The event at Climate Change Capital on 20 May was organised by Cleanweb UK, a non-profit group dedicated to raising the profile of the cleanweb movement in the UK
The speakers covered a range of issues which are fast establishing themselves as being central to both environmental protection and the wider economy.
First up was the Guardian’s Duncan Clark on the ticking time bomb of pensions and the carbon bubble.
This refers to the conundrum that if the world wants to avoid dangerous levels of global warming, it cannot afford to burn all the remaining fossil fuels, even with a quick roll out of Carbon Capture & Storage.
However, many pension funds have invested in these reserves and are reliant on them being extracted. If they’re not, at lot of people stand to lose out big time. So don’t plan that retirement just yet.
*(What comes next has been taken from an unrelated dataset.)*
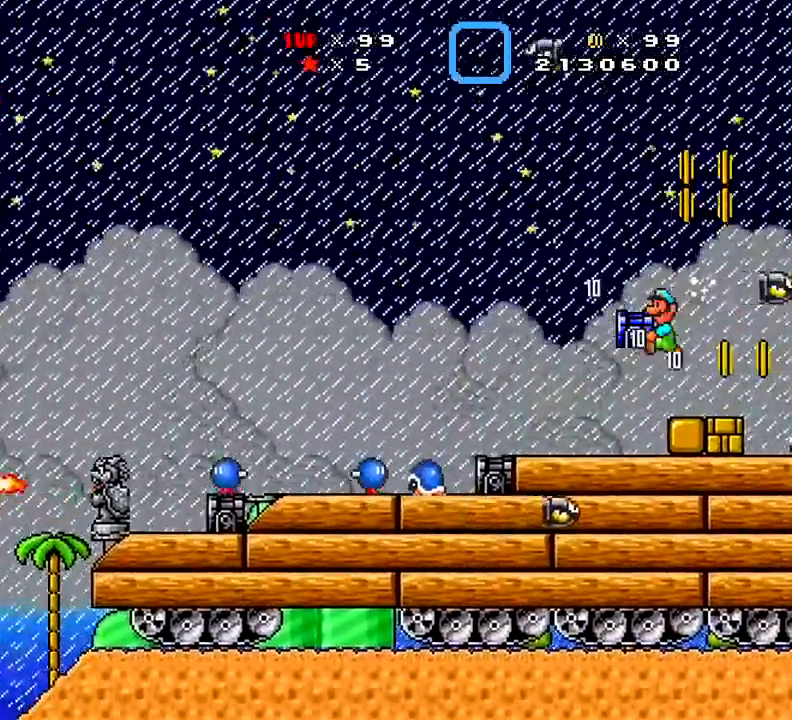
{"buttons": ["A", "X"], "right_stick": "center", "events": [[50, "DPAD_LEFT", "up"], [134, "DPAD_RIGHT", "down"], [317, "A", "down"], [367, "DPAD_RIGHT", "up"]]}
Clark said there needs to be legislation, but the cosy relationship between politicians and big oil make that unlikely.
This led on nicely to Trillion Fund, a relatively new company which intends to issue retail bonds to make direct investment in renewable energy projects possible.
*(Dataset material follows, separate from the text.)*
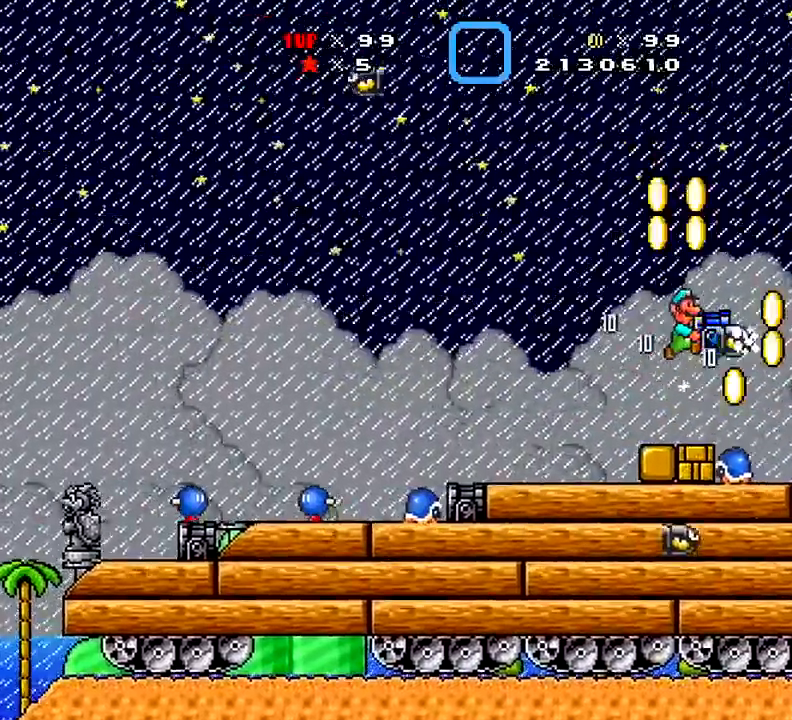
{"buttons": ["X"], "right_stick": "center", "events": [[33, "DPAD_LEFT", "down"], [383, "A", "up"], [500, "DPAD_LEFT", "up"]]}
Julia Groves, Trillion Fund’s MD, identified SMEs as the future of the UK economy and spoke of the need to support them financially – something that traditional institutions have not done.
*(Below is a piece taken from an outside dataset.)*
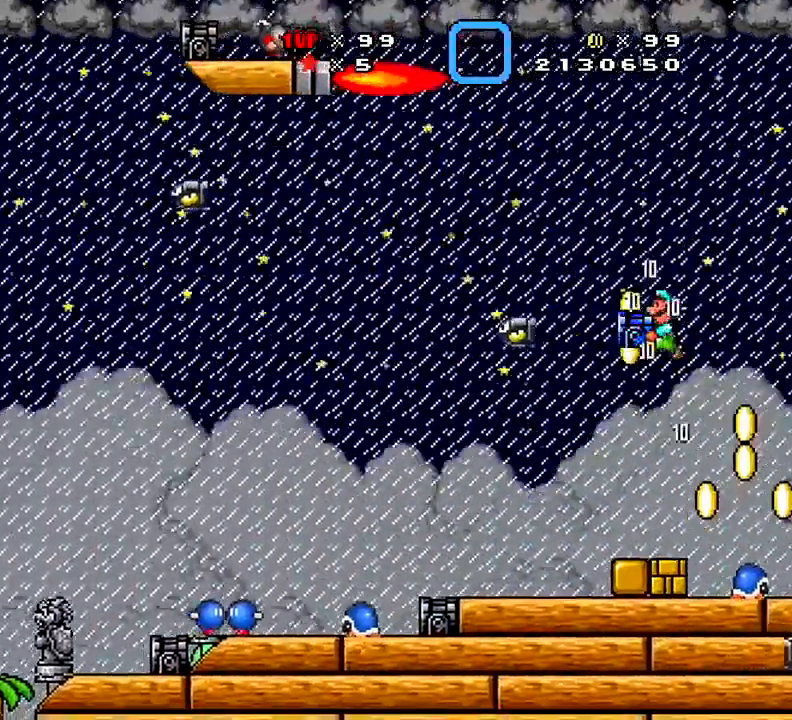
{"buttons": ["X"], "right_stick": "center", "events": [[17, "DPAD_RIGHT", "down"], [134, "DPAD_RIGHT", "up"]]}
The strong connection between SMEs and the green economy, in addition to the increasingly critical need for new renewable energy infrastructure, makes a company like Trillion Fund vital for the UK’s future.
Another increasingly important issue is the need for businesses to report their own environmental performance, such as carbon emissions and water usage.
This was addressed by Conor Riffle from the Carbon Disclosure Project, who mentioned that while good progress is being made by many ‘environmentally aware’ companies in the West, there remains a lack of business data in countries like India and China.
The CDP’s Cities Programme was the focus for this event, a voluntary initiative which allows any city government to openly measure, report and compare carbon emissions.
This will provide an additional lens on global climate change progress. After all, comparing countries on their overall emissions incorporates so much complex economic activity and regional diversity that the figures can often seem confusing and meaningless.
Comparing and measuring city emissions is a more measurable, and potentially meaningful, unit.